(Material provided)

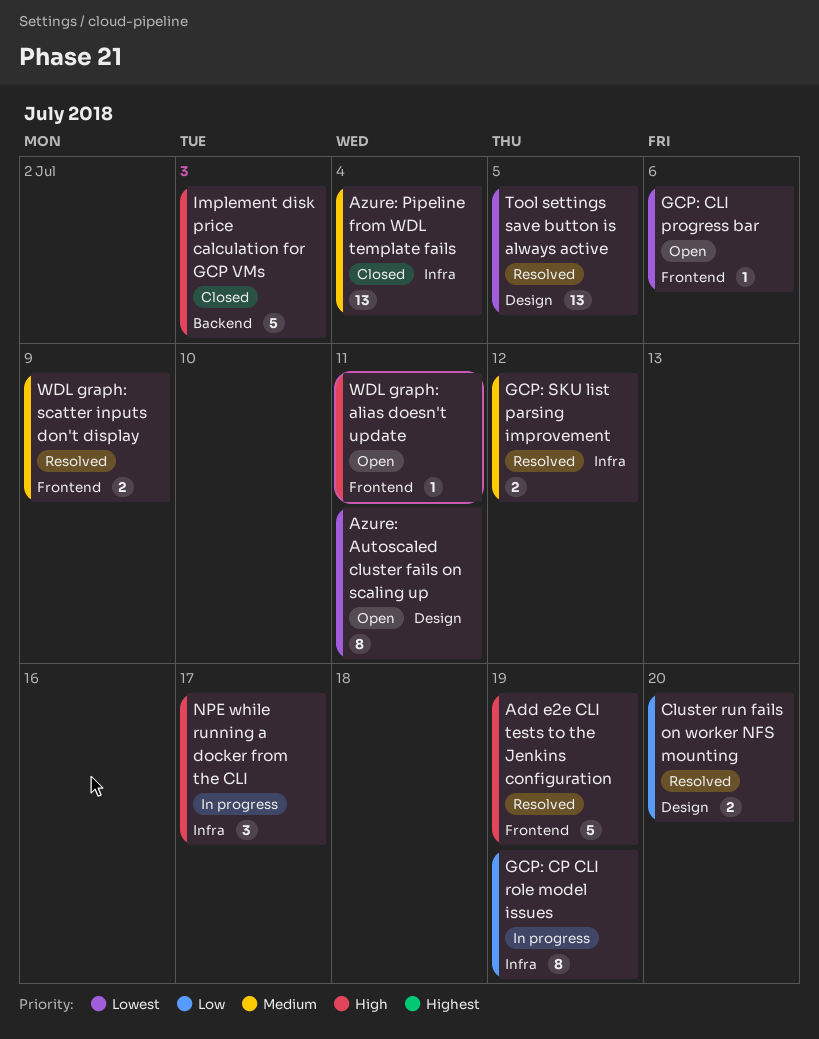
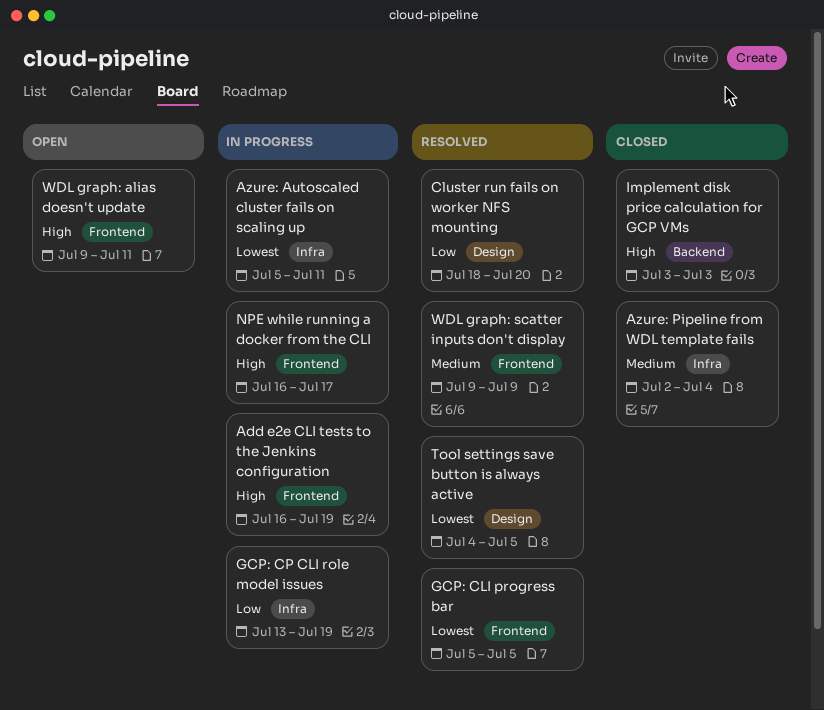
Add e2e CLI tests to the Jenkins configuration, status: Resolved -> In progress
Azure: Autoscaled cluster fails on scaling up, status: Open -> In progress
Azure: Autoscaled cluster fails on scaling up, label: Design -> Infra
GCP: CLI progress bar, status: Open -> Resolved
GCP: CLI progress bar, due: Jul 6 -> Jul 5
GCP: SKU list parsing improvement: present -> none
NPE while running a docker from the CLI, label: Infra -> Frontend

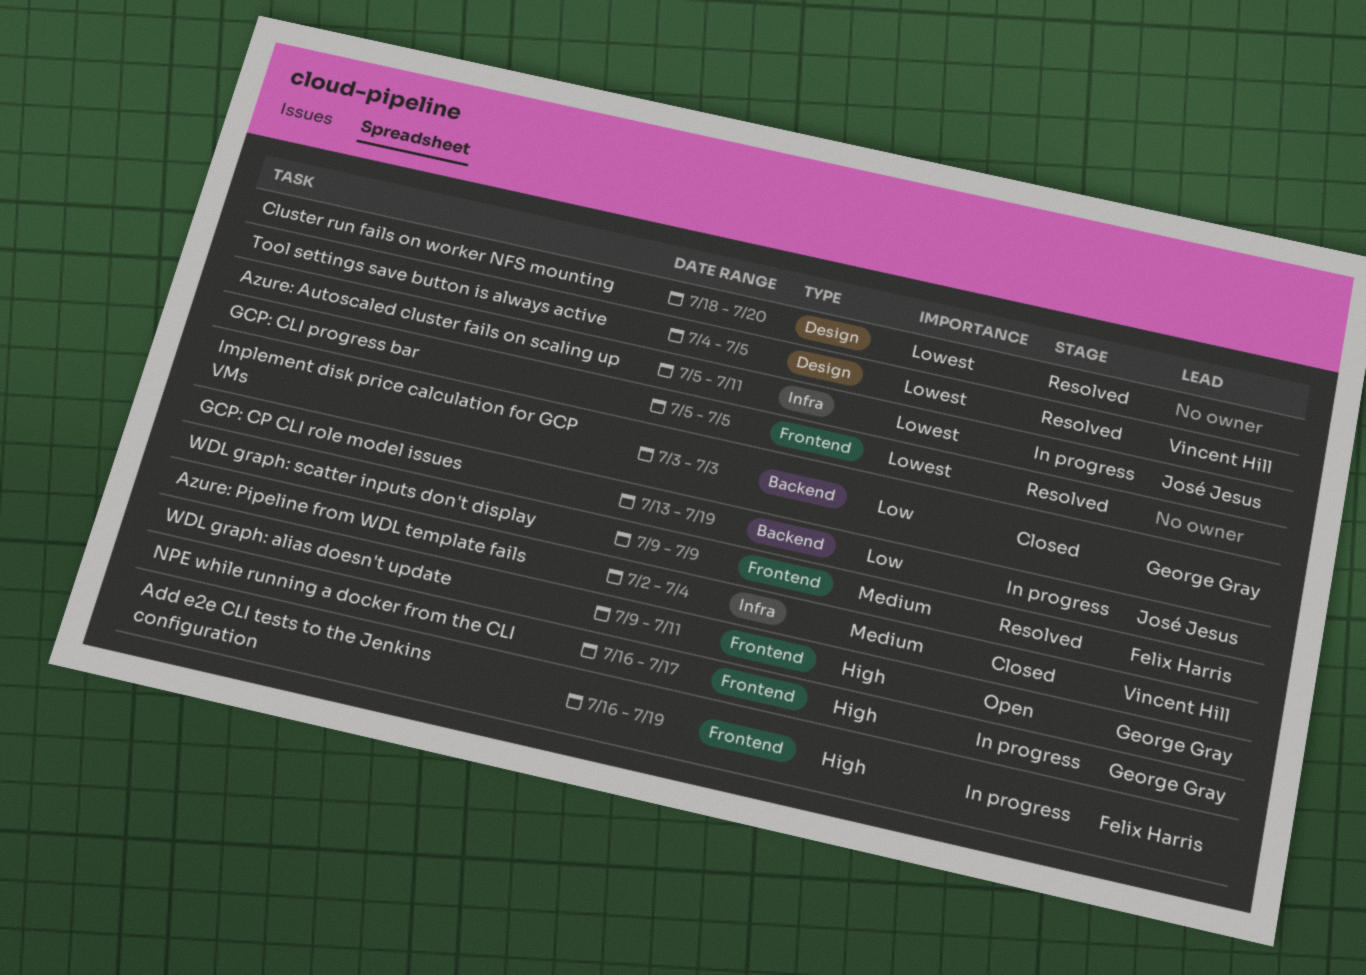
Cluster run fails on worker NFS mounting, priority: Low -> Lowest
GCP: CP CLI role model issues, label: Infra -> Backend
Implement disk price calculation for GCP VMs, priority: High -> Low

(End Material provided)
(Material provided)

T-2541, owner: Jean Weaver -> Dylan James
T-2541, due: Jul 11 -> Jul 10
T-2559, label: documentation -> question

(End Material provided)

The reply should consist solely of the lines above from the one that has "GCP: CP CLI" through the one that has "Implement disk price", reproduced exactly.

GCP: CP CLI role model issues, label: Infra -> Backend
Implement disk price calculation for GCP VMs, priority: High -> Low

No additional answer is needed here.